Habit and Habitat of Platyhelminthes:
The platyhelminthes are mostly ecto or endoparasitic and few are free-living. The free-living ones belong to the class Turbellaria and live in freshwater, ponds, lakes, streams and springs. Some of them are found in shores in tropical and subtropical regions. Trematoda and cestoda are total parasites. In adult stage they parasitise vertebrates and in larval stages they occur as parasites of the invertebrate animals.
Structure of Platyhelminthes:
The members of the phylum are usually elongated in appearance. The Polyclads are broad leaf-like while the tapeworms are flat and ribbon-like. The contour of the body is simple in general but some trematodes offer bizzare contour. The bodies of the tapeworms are made up of a number of squarish or rectangular segments called proglottids.
The anterior proglottid is smallest and the posterior-most proglottid is largest. That means, the size of the proglottid increases in the anteroposterior direction. The presence of proglottids imparts in the tapeworms a segmented condition. Some sort of pseudometamerism is encountered in Procerodes lobata in which some of the internal organs are repeated.
Anterior and posterior ends as well as dorsal and ventral surfaces are easily recognisable. Often the anterior end is marked off from the rest of the body by the presence of a ‘head’ followed by a constricted ‘neck’.
In some forms definite head is lacking but the anterior end can be detected by the sense organs or by its movement being directed forward during locomotion. Ventral surface bears mouth and genital apertures, when present.

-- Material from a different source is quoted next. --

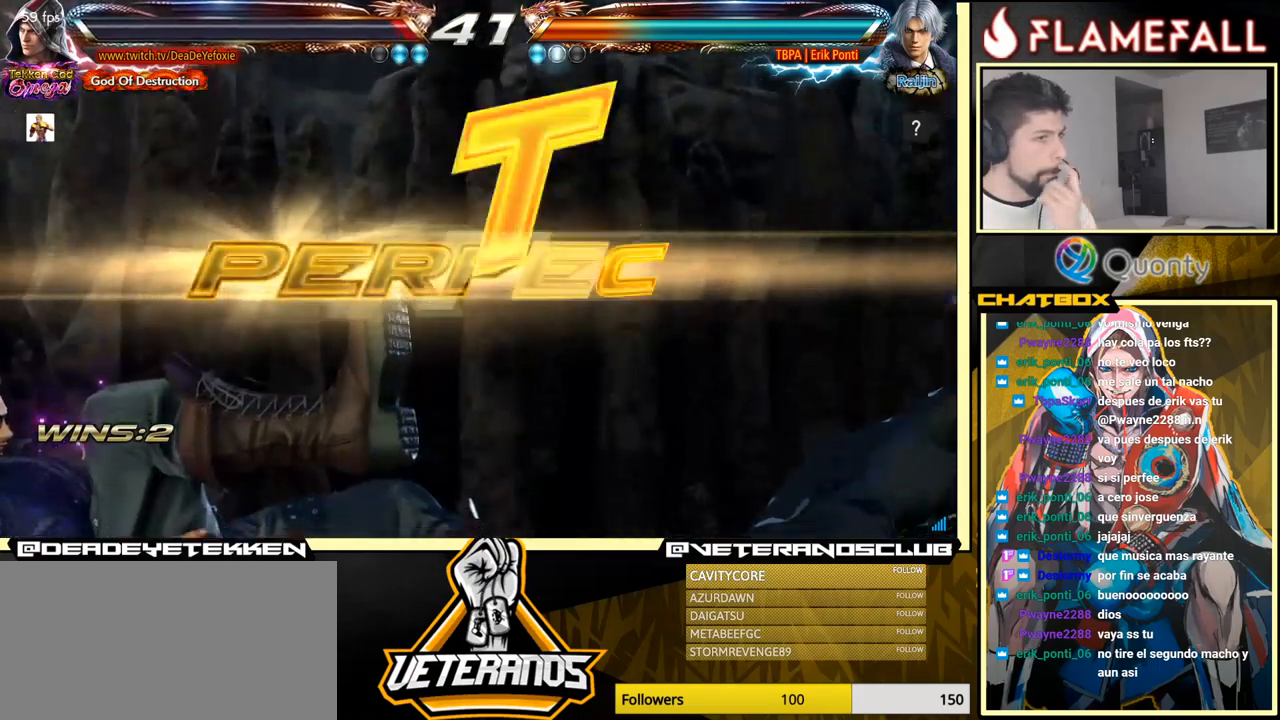
{"buttons": [], "left_stick": "center", "events": []}
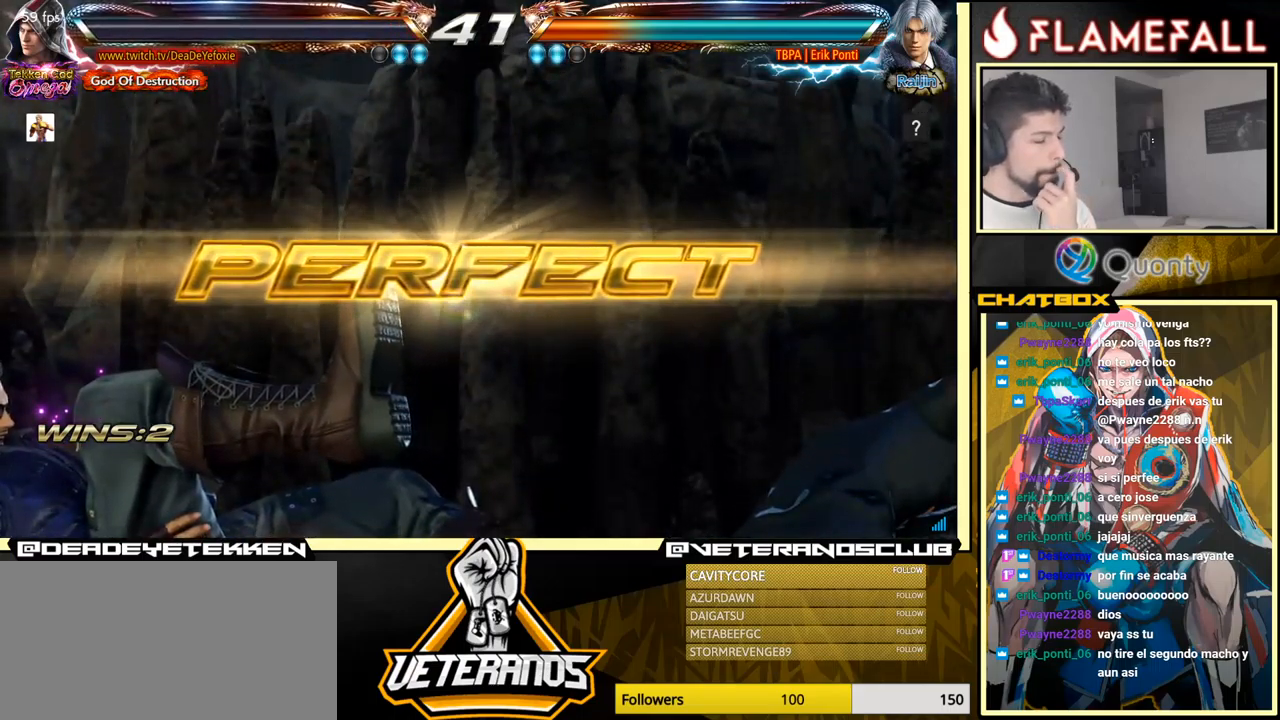
{"buttons": [], "left_stick": "center", "events": []}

The sizes of platyhelminthes range from microscopic to extreme elongated forms as long as 10-15 metres in length (Tapeworms). Most of the members are of small to moderate dimensions. The platyhelminthes in general are colourless or white in colour, Free- living forms are white, brown, grey or black in colour. Some polyclads and land planarians are with bright colours arranged in patterns.
Organs of Adhesion or Suckers in Platyhelminthes:
The platyhelminthes possess a variety of organs of adhesion and attachment. Acetabulum or sucking organ in the form of ‘sucker’ is very common in adult flat worms. In flukes, there are two suckers on the ventral side of the body. One of these suckers is located in the anterior side of the body and its position is more or less fixed.

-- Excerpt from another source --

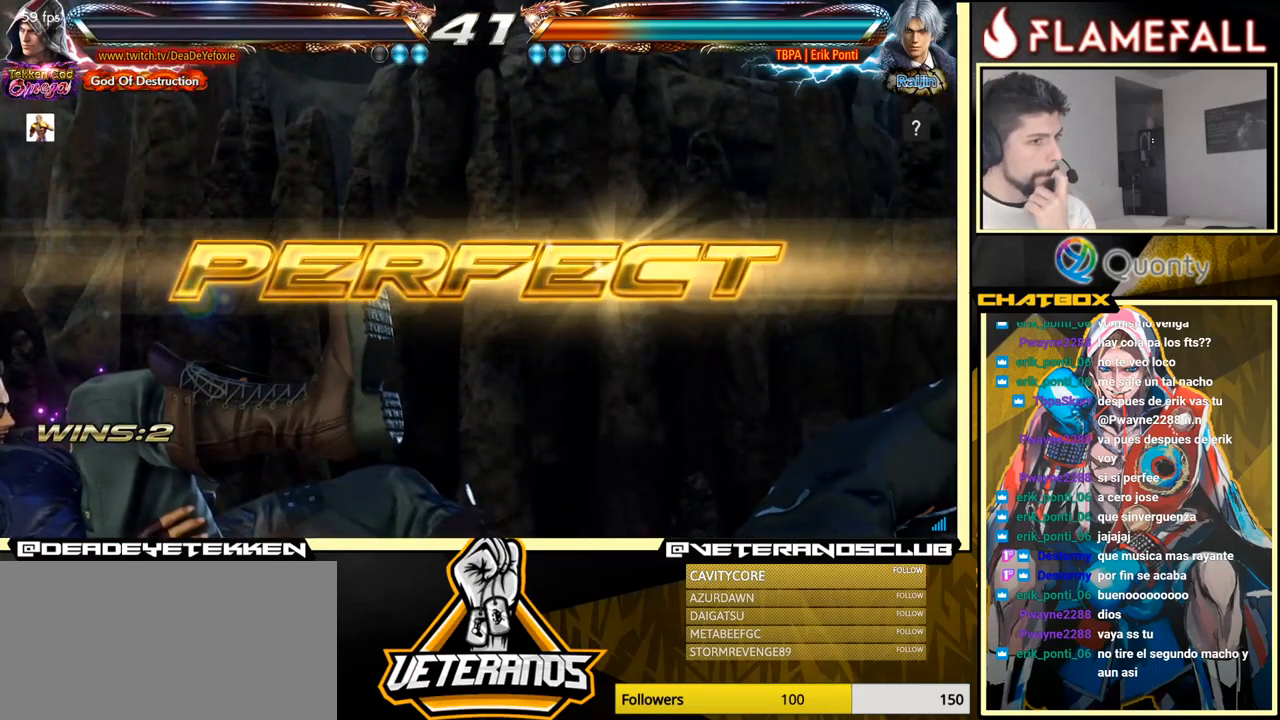
{"buttons": ["A"], "left_stick": "center", "events": [[333, "A", "down"]]}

While the other one called the posterior sucker is not constant in position. In Paramphistomum the sucker is posterior-most in position, in Echinostoma and Fasciola the position is shifted more anteriorly.
In tapeworms the adhesive organs are present in the form of grooves or cups and are situated at the cephalic end. Often hooks are present near these grooves or in the eversible buccal chamber to aid in anchorage. Suckers also occur in some free-living Planaria.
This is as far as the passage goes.